> _TASK_:
For each line of the listing that includes the word "Adatvédelmi", show the whole line.

-- Opening Marker --

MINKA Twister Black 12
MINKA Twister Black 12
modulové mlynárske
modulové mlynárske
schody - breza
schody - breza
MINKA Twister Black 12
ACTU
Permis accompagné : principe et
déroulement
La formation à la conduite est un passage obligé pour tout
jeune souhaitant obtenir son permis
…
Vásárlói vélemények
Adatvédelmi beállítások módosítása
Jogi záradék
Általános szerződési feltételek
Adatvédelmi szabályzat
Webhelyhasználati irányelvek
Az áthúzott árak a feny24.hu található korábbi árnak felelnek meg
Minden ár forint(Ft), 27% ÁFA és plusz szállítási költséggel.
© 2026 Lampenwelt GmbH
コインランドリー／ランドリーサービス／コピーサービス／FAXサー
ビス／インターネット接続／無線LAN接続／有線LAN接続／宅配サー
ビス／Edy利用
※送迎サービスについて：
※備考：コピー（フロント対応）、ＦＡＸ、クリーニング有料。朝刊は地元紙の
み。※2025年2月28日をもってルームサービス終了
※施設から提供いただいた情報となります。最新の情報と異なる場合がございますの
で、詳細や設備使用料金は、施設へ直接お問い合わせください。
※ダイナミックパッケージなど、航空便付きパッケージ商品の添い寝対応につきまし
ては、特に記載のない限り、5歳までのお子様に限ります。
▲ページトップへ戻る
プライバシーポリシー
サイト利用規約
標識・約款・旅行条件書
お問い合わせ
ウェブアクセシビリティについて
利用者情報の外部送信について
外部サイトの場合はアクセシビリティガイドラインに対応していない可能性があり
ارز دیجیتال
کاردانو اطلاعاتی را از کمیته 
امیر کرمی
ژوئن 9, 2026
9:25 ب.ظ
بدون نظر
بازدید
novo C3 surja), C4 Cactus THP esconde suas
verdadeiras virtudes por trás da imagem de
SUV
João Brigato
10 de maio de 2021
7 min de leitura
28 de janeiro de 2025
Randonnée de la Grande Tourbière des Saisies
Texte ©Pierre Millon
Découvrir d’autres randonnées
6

-- Closing Marker --

> _RESPONSE_:
Adatvédelmi beállítások módosítása
Adatvédelmi szabályzat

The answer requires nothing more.